Some differences may exist between french and english regulations. Lessons learned are only a translation of those of french incident and are not adapt to english regulation.
Description of the incident
The incident occurred during night-time gamma radiography using a projection container with a 721 GBq (19.5 Ci) irdium-192 source. Following an exposure, a radiographer forgot to retract the radioactive source before placing new films and moving the end of the projection tube for a new exposure. He also forgot to observe the safety controls and procedures provided for the container.
The sequence of events was as follows:
- The incident occurred at 2:00 a.m. It is common for the radiography to take place at night – so as to avoid any clashes with normal daytime work on site (and thus sped up the process). The incident took place during the 12th shot: the repetitive nature of the work may have contributed to the failure to retract the source to the safe position.
- Operator A did not positively verify the actual return of the source to the container. This can be done by checking that the remote control timer has returned to zero, that there is a yellow “source returned” indicator on the container, and finally by mechanically locking the source in the container.
- An electronic dosemeter was worn, but it was underneath work clothing (in fact, the risk of contamination in the work area required the wearing of a paper coverall). The dosimeter did not have an audible alarm to advise the person involved of the increase in dose rate: it only emitted flashes (which would not have been visible) when a dose of 1 mSv was reached. The operator did not check the reading on the dosemeter.
- There is a safety system on the container, whereby it has to be re-set before the next exposure in order to release the source. It is then that the operator realized that the source did not re-enter the container. The other safety device is an indicator on the container that shows:
- Green: Source retracted, device locked, key removed (storage position).
- Yellow: Source retracted, device locked, key in place, shutter closed.
- Red: Shutter open, source exposed or ready to be exposed.
- Red with white dot: Incomplete retraction of source holder.
However, the operator did not check these indicators during the incident.
The radiographer received a whole body dose of 15 mSv.
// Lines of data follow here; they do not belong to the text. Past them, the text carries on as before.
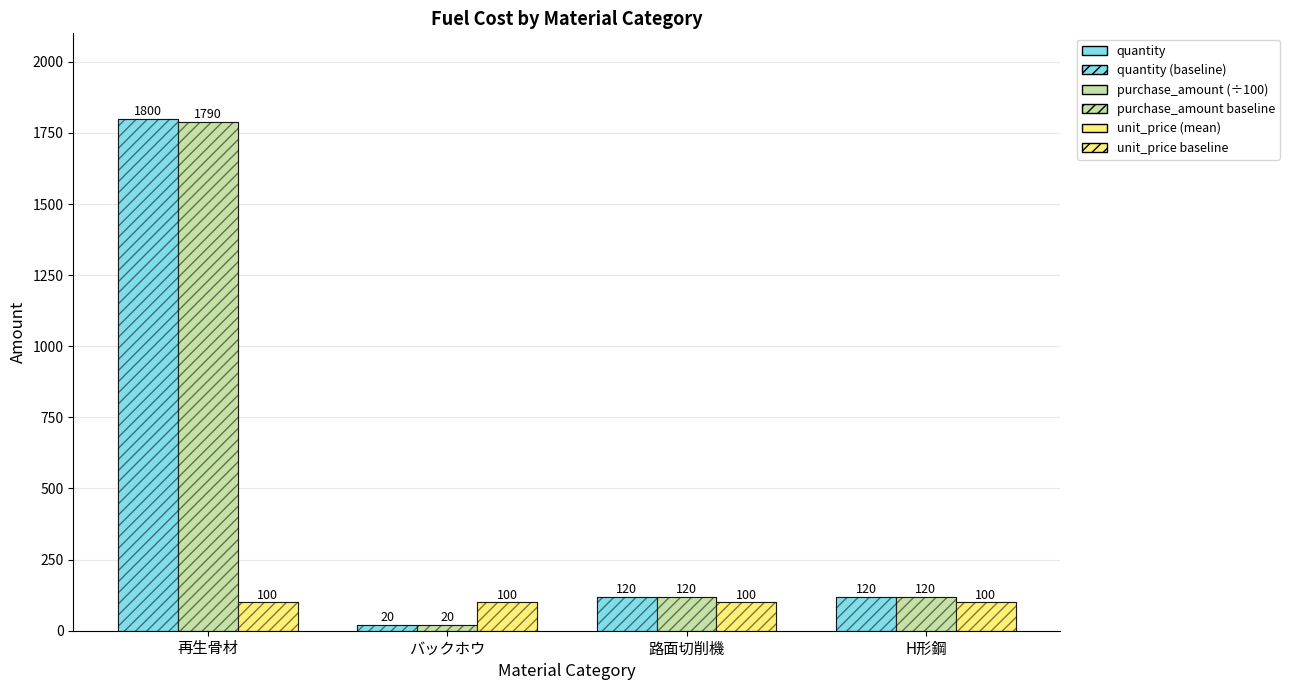

Where is unit_price (mean) nearest to the value 100?

再生骨材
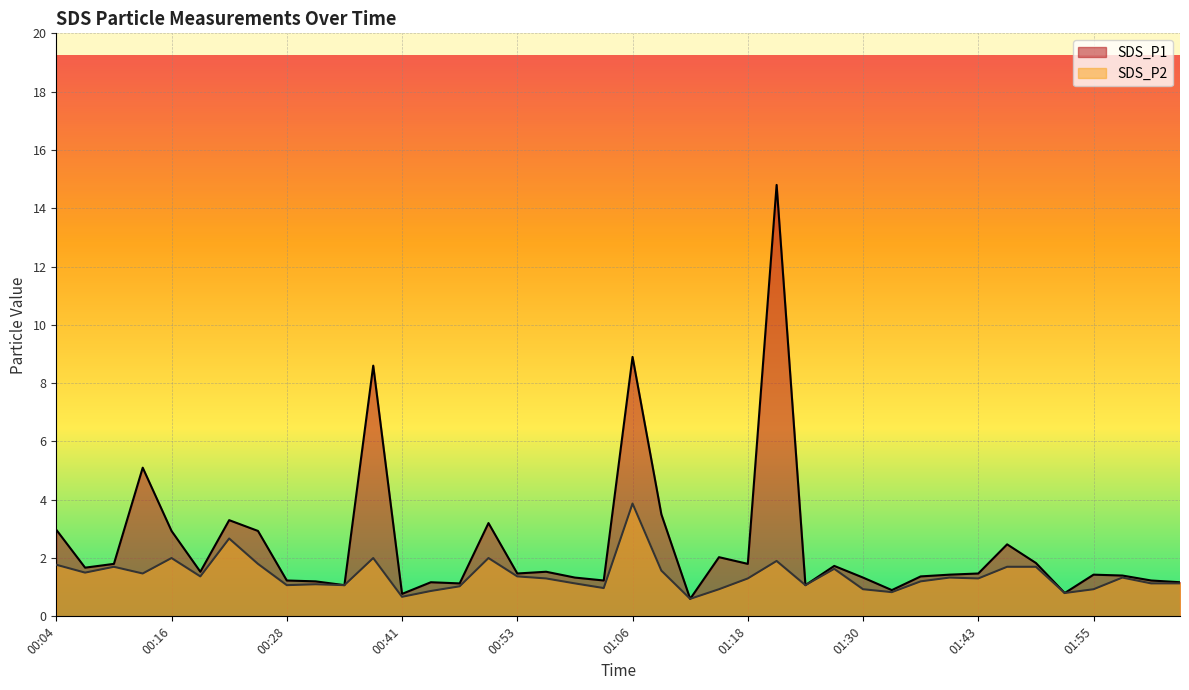

Is it true that SDS_P2 equals 1.9 at 01:58?

False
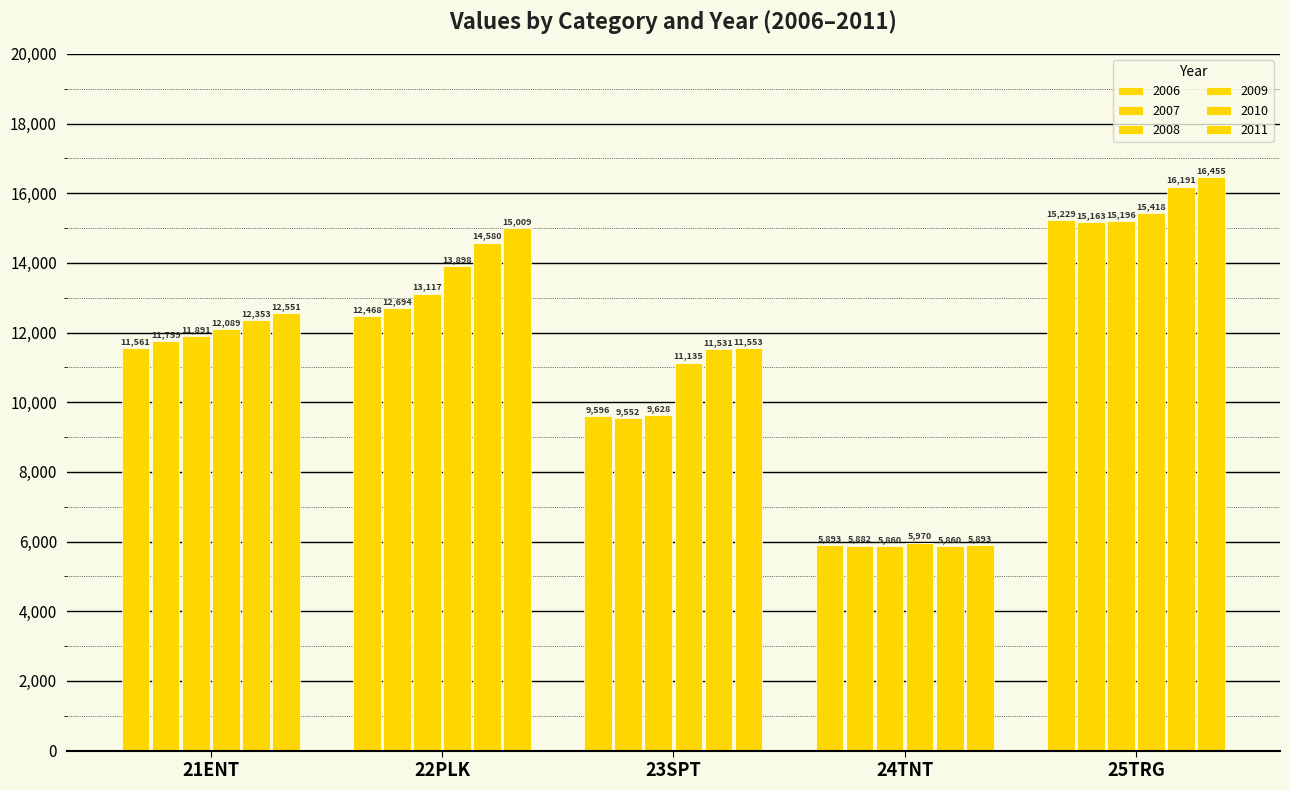

What is the spread (max minus min) of values at 23SPT?

2001.0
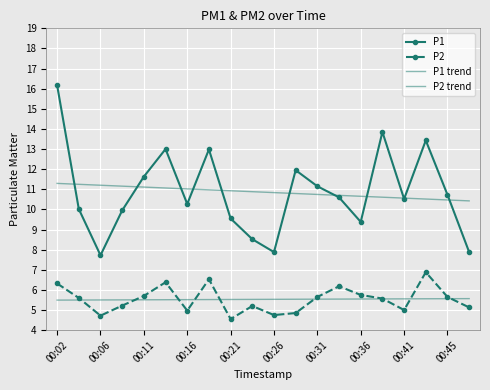

What are all the series names shown in the legend?

P1, P2, P1 trend, P2 trend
It is not uncommon for this radiography to undertaken using a source with up to six times the activity in this incident – thus a dose of up to 90 mSv could have been received.
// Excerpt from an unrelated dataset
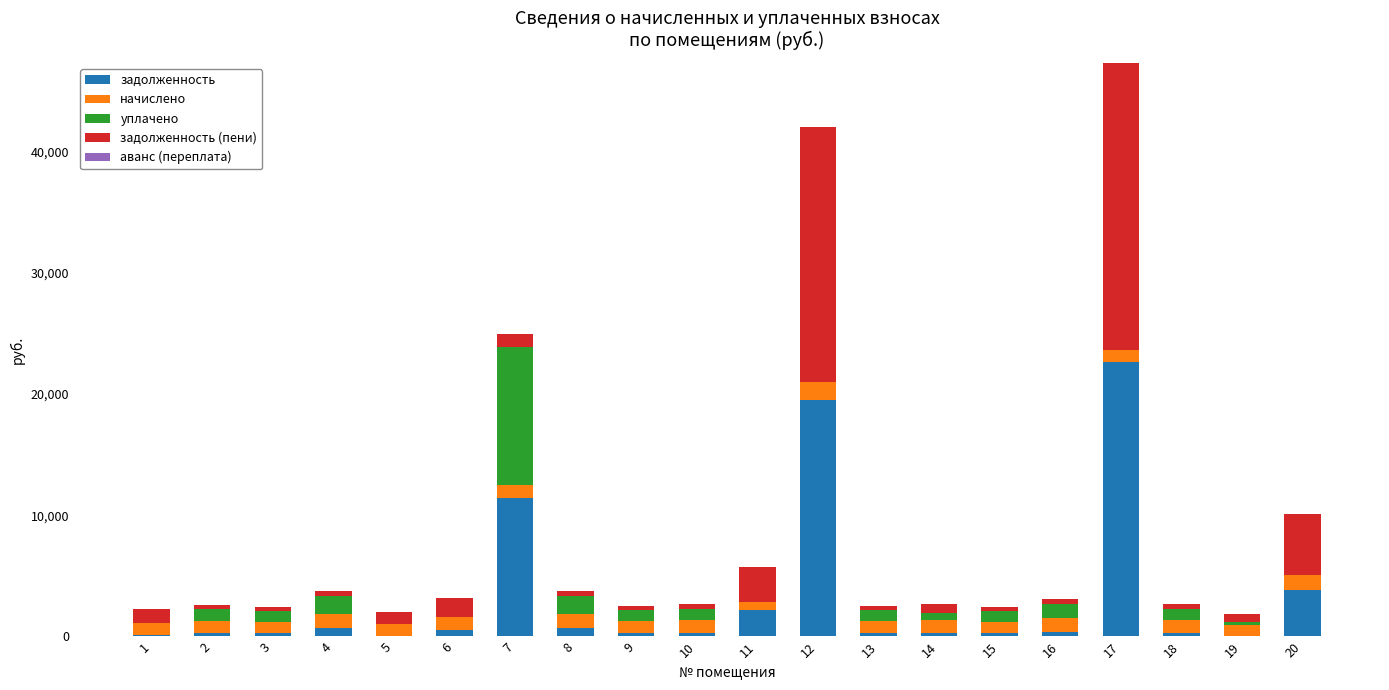

What is the sum of all задолженность values?

64122.8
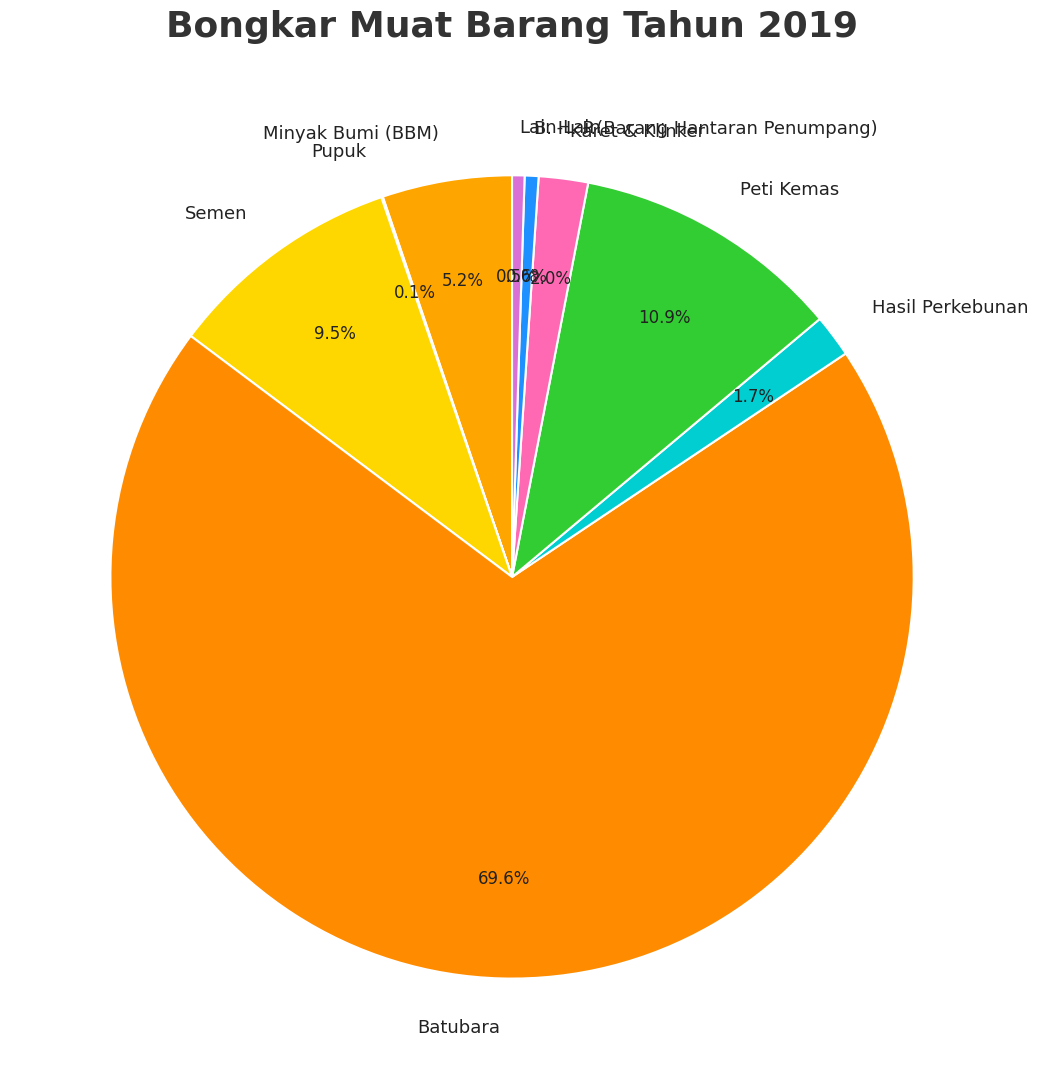

What is the ratio of the value at Lain-Lain to the value at B. H. P.(Barang Hantaran Penumpang)?

0.9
In order to determine the dose received by the hands, the person was subject to a range of medical examinations which did not reveal any effects.
Lessons to be learned from the incident
For each and every radiography exposure it is essential that the return of the source to the safe position is verified. This container was fitted with special safety indicators, but these are not sufficient, by themselves, to prevent incidents. The source should always be locked in the container and a measurement must be made with a suitable dose rate monitor after every exposure.
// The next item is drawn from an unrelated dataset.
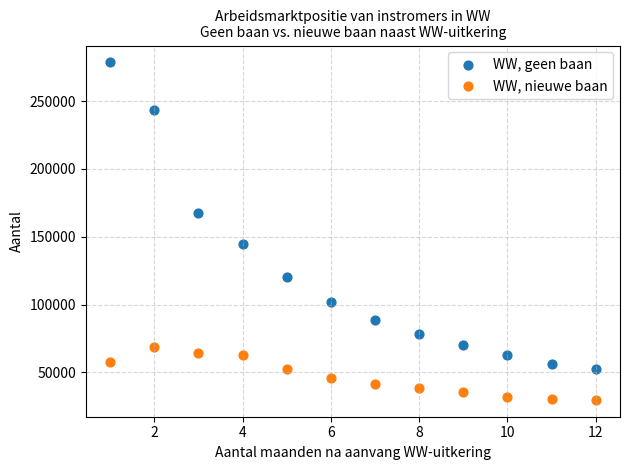

Across all data points, what is the range of Y values (max minus min)?

248850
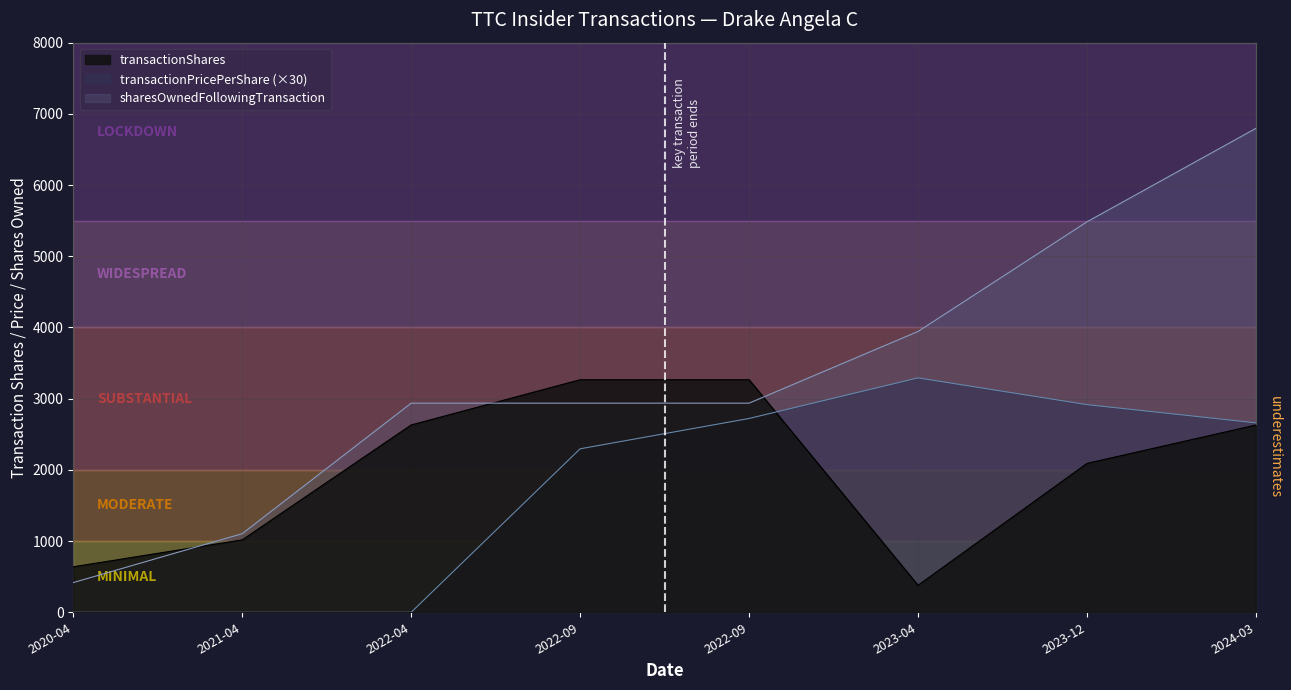

What are all the series names shown in the legend?

transactionShares, transactionPricePerShare (×30), sharesOwnedFollowingTransaction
If workers have to wear additional clothing such as coveralls, it must be ensured that personal electronic dosemeters can still be read. In any case, such dosemeters should have an audible alarm function to indicate the presence of high dose rates and whenever doses above a pre-determined level are exceeded.
There are lessons in terms of repetitive night working, i.e. in which the risk of operator error can be greatly increased. Employers should be encouraged to take such factors into account.
Even experienced and trained radiographers need reminding of the potential radiation risks associated with poor working procedures. Refresher training should be arranged at regular intervals.